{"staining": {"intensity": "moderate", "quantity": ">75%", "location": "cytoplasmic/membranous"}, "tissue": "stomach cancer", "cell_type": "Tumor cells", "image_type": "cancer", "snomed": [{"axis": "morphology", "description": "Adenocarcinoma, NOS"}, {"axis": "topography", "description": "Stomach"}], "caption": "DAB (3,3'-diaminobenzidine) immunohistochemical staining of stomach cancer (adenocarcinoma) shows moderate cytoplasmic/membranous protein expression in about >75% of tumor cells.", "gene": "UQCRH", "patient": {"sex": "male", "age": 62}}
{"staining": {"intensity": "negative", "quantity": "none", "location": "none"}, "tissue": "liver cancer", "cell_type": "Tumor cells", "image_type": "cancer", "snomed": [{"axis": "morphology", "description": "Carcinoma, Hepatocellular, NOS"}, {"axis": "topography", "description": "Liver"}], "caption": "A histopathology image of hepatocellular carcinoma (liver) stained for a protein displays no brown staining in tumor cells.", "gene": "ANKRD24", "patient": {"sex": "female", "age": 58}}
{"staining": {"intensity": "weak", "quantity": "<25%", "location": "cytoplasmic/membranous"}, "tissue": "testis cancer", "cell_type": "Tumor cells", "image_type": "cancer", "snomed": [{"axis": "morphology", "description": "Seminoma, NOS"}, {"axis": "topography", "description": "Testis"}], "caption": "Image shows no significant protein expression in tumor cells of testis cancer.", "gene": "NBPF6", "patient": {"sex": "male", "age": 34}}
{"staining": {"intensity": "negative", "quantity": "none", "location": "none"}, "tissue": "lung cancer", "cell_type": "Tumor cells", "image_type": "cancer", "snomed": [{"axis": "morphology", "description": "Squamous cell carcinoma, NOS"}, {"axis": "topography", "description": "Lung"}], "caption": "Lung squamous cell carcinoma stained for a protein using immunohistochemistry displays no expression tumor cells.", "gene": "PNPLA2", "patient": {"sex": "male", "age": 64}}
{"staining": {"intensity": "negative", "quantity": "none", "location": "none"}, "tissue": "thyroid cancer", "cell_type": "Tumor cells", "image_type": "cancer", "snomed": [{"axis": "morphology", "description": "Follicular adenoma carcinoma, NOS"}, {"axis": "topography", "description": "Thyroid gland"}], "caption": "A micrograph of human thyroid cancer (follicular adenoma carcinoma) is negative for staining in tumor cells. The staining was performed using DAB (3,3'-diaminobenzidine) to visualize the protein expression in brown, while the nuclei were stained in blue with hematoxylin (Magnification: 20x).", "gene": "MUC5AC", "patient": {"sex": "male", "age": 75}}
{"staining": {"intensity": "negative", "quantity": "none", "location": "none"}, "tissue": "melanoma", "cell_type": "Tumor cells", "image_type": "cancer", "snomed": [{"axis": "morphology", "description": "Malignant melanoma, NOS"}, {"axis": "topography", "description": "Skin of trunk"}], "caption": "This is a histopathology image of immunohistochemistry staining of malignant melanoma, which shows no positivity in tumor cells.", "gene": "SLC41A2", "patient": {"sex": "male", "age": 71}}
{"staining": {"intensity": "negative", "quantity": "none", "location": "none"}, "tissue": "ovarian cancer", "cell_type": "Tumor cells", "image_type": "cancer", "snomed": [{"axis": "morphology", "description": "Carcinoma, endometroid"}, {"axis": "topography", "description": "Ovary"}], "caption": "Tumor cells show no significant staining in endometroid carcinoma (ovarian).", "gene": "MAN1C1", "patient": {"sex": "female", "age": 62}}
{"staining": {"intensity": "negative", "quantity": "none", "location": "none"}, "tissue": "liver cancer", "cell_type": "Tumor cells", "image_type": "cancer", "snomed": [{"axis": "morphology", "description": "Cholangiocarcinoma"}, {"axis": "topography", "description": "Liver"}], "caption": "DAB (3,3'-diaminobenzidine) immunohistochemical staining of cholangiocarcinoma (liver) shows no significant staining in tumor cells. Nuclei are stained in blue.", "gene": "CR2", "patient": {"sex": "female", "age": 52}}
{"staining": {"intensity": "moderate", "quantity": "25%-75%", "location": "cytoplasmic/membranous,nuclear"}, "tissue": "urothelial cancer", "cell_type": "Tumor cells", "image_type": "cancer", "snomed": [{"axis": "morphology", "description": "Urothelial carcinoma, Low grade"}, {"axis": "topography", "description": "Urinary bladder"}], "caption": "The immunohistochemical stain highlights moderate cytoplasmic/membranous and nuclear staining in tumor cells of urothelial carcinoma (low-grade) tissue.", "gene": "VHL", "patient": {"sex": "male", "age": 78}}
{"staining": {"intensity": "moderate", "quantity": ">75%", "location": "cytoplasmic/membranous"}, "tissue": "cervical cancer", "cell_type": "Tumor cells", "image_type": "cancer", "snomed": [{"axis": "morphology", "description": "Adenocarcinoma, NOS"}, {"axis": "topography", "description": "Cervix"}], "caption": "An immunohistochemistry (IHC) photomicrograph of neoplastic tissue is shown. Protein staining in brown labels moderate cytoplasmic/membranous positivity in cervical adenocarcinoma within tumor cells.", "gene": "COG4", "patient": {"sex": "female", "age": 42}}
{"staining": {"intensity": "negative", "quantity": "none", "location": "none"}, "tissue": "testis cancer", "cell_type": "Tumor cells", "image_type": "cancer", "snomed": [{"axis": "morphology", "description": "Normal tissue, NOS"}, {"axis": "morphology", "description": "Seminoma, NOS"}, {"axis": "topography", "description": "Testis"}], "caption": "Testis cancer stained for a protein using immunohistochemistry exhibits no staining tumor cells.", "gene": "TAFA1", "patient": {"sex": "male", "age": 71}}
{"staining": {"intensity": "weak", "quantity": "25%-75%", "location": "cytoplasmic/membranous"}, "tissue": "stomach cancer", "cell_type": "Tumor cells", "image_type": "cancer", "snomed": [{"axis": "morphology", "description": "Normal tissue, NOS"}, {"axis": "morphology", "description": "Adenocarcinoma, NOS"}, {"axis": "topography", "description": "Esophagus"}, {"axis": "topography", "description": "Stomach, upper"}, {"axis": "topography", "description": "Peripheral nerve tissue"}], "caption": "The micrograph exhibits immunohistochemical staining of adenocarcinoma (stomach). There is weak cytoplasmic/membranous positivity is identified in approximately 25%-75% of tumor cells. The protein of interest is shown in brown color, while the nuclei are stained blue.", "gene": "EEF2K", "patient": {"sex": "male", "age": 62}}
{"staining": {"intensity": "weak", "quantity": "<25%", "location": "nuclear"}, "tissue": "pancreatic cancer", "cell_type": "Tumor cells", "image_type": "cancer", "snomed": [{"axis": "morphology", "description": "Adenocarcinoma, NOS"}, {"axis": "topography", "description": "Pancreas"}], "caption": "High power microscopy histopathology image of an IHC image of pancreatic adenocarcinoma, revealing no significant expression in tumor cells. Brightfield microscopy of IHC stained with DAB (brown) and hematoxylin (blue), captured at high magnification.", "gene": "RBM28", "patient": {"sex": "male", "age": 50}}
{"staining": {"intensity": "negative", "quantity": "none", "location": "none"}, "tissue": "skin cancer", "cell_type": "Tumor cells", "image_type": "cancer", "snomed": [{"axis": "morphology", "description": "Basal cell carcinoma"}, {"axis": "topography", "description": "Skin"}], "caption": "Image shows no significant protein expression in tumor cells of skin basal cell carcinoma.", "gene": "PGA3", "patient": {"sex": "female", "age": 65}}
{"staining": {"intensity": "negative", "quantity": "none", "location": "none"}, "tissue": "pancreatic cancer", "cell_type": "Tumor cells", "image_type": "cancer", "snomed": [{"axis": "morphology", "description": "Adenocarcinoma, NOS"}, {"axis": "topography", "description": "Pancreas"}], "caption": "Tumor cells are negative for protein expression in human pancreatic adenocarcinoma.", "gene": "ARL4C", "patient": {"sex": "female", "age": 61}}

========================================

ABOUT THIS TASK: Please set down each line of the records exactly as given.

ANSWER SPACE:
{"staining": {"intensity": "moderate", "quantity": ">75%", "location": "cytoplasmic/membranous"}, "tissue": "stomach cancer", "cell_type": "Tumor cells", "image_type": "cancer", "snomed": [{"axis": "morphology", "description": "Adenocarcinoma, NOS"}, {"axis": "topography", "description": "Stomach"}], "caption": "DAB (3,3'-diaminobenzidine) immunohistochemical staining of stomach cancer (adenocarcinoma) shows moderate cytoplasmic/membranous protein expression in about >75% of tumor cells.", "gene": "UQCRH", "patient": {"sex": "male", "age": 62}}
{"staining": {"intensity": "negative", "quantity": "none", "location": "none"}, "tissue": "liver cancer", "cell_type": "Tumor cells", "image_type": "cancer", "snomed": [{"axis": "morphology", "description": "Carcinoma, Hepatocellular, NOS"}, {"axis": "topography", "description": "Liver"}], "caption": "A histopathology image of hepatocellular carcinoma (liver) stained for a protein displays no brown staining in tumor cells.", "gene": "ANKRD24", "patient": {"sex": "female", "age": 58}}
{"staining": {"intensity": "weak", "quantity": "<25%", "location": "cytoplasmic/membranous"}, "tissue": "testis cancer", "cell_type": "Tumor cells", "image_type": "cancer", "snomed": [{"axis": "morphology", "description": "Seminoma, NOS"}, {"axis": "topography", "description": "Testis"}], "caption": "Image shows no significant protein expression in tumor cells of testis cancer.", "gene": "NBPF6", "patient": {"sex": "male", "age": 34}}
{"staining": {"intensity": "negative", "quantity": "none", "location": "none"}, "tissue": "lung cancer", "cell_type": "Tumor cells", "image_type": "cancer", "snomed": [{"axis": "morphology", "description": "Squamous cell carcinoma, NOS"}, {"axis": "topography", "description": "Lung"}], "caption": "Lung squamous cell carcinoma stained for a protein using immunohistochemistry displays no expression tumor cells.", "gene": "PNPLA2", "patient": {"sex": "male", "age": 64}}
{"staining": {"intensity": "negative", "quantity": "none", "location": "none"}, "tissue": "thyroid cancer", "cell_type": "Tumor cells", "image_type": "cancer", "snomed": [{"axis": "morphology", "description": "Follicular adenoma carcinoma, NOS"}, {"axis": "topography", "description": "Thyroid gland"}], "caption": "A micrograph of human thyroid cancer (follicular adenoma carcinoma) is negative for staining in tumor cells. The staining was performed using DAB (3,3'-diaminobenzidine) to visualize the protein expression in brown, while the nuclei were stained in blue with hematoxylin (Magnification: 20x).", "gene": "MUC5AC", "patient": {"sex": "male", "age": 75}}
{"staining": {"intensity": "negative", "quantity": "none", "location": "none"}, "tissue": "melanoma", "cell_type": "Tumor cells", "image_type": "cancer", "snomed": [{"axis": "morphology", "description": "Malignant melanoma, NOS"}, {"axis": "topography", "description": "Skin of trunk"}], "caption": "This is a histopathology image of immunohistochemistry staining of malignant melanoma, which shows no positivity in tumor cells.", "gene": "SLC41A2", "patient": {"sex": "male", "age": 71}}
{"staining": {"intensity": "negative", "quantity": "none", "location": "none"}, "tissue": "ovarian cancer", "cell_type": "Tumor cells", "image_type": "cancer", "snomed": [{"axis": "morphology", "description": "Carcinoma, endometroid"}, {"axis": "topography", "description": "Ovary"}], "caption": "Tumor cells show no significant staining in endometroid carcinoma (ovarian).", "gene": "MAN1C1", "patient": {"sex": "female", "age": 62}}
{"staining": {"intensity": "negative", "quantity": "none", "location": "none"}, "tissue": "liver cancer", "cell_type": "Tumor cells", "image_type": "cancer", "snomed": [{"axis": "morphology", "description": "Cholangiocarcinoma"}, {"axis": "topography", "description": "Liver"}], "caption": "DAB (3,3'-diaminobenzidine) immunohistochemical staining of cholangiocarcinoma (liver) shows no significant staining in tumor cells. Nuclei are stained in blue.", "gene": "CR2", "patient": {"sex": "female", "age": 52}}
{"staining": {"intensity": "moderate", "quantity": "25%-75%", "location": "cytoplasmic/membranous,nuclear"}, "tissue": "urothelial cancer", "cell_type": "Tumor cells", "image_type": "cancer", "snomed": [{"axis": "morphology", "description": "Urothelial carcinoma, Low grade"}, {"axis": "topography", "description": "Urinary bladder"}], "caption": "The immunohistochemical stain highlights moderate cytoplasmic/membranous and nuclear staining in tumor cells of urothelial carcinoma (low-grade) tissue.", "gene": "VHL", "patient": {"sex": "male", "age": 78}}
{"staining": {"intensity": "moderate", "quantity": ">75%", "location": "cytoplasmic/membranous"}, "tissue": "cervical cancer", "cell_type": "Tumor cells", "image_type": "cancer", "snomed": [{"axis": "morphology", "description": "Adenocarcinoma, NOS"}, {"axis": "topography", "description": "Cervix"}], "caption": "An immunohistochemistry (IHC) photomicrograph of neoplastic tissue is shown. Protein staining in brown labels moderate cytoplasmic/membranous positivity in cervical adenocarcinoma within tumor cells.", "gene": "COG4", "patient": {"sex": "female", "age": 42}}
{"staining": {"intensity": "negative", "quantity": "none", "location": "none"}, "tissue": "testis cancer", "cell_type": "Tumor cells", "image_type": "cancer", "snomed": [{"axis": "morphology", "description": "Normal tissue, NOS"}, {"axis": "morphology", "description": "Seminoma, NOS"}, {"axis": "topography", "description": "Testis"}], "caption": "Testis cancer stained for a protein using immunohistochemistry exhibits no staining tumor cells.", "gene": "TAFA1", "patient": {"sex": "male", "age": 71}}
{"staining": {"intensity": "weak", "quantity": "25%-75%", "location": "cytoplasmic/membranous"}, "tissue": "stomach cancer", "cell_type": "Tumor cells", "image_type": "cancer", "snomed": [{"axis": "morphology", "description": "Normal tissue, NOS"}, {"axis": "morphology", "description": "Adenocarcinoma, NOS"}, {"axis": "topography", "description": "Esophagus"}, {"axis": "topography", "description": "Stomach, upper"}, {"axis": "topography", "description": "Peripheral nerve tissue"}], "caption": "The micrograph exhibits immunohistochemical staining of adenocarcinoma (stomach). There is weak cytoplasmic/membranous positivity is identified in approximately 25%-75% of tumor cells. The protein of interest is shown in brown color, while the nuclei are stained blue.", "gene": "EEF2K", "patient": {"sex": "male", "age": 62}}
{"staining": {"intensity": "weak", "quantity": "<25%", "location": "nuclear"}, "tissue": "pancreatic cancer", "cell_type": "Tumor cells", "image_type": "cancer", "snomed": [{"axis": "morphology", "description": "Adenocarcinoma, NOS"}, {"axis": "topography", "description": "Pancreas"}], "caption": "High power microscopy histopathology image of an IHC image of pancreatic adenocarcinoma, revealing no significant expression in tumor cells. Brightfield microscopy of IHC stained with DAB (brown) and hematoxylin (blue), captured at high magnification.", "gene": "RBM28", "patient": {"sex": "male", "age": 50}}
{"staining": {"intensity": "negative", "quantity": "none", "location": "none"}, "tissue": "skin cancer", "cell_type": "Tumor cells", "image_type": "cancer", "snomed": [{"axis": "morphology", "description": "Basal cell carcinoma"}, {"axis": "topography", "description": "Skin"}], "caption": "Image shows no significant protein expression in tumor cells of skin basal cell carcinoma.", "gene": "PGA3", "patient": {"sex": "female", "age": 65}}
{"staining": {"intensity": "negative", "quantity": "none", "location": "none"}, "tissue": "pancreatic cancer", "cell_type": "Tumor cells", "image_type": "cancer", "snomed": [{"axis": "morphology", "description": "Adenocarcinoma, NOS"}, {"axis": "topography", "description": "Pancreas"}], "caption": "Tumor cells are negative for protein expression in human pancreatic adenocarcinoma.", "gene": "ARL4C", "patient": {"sex": "female", "age": 61}}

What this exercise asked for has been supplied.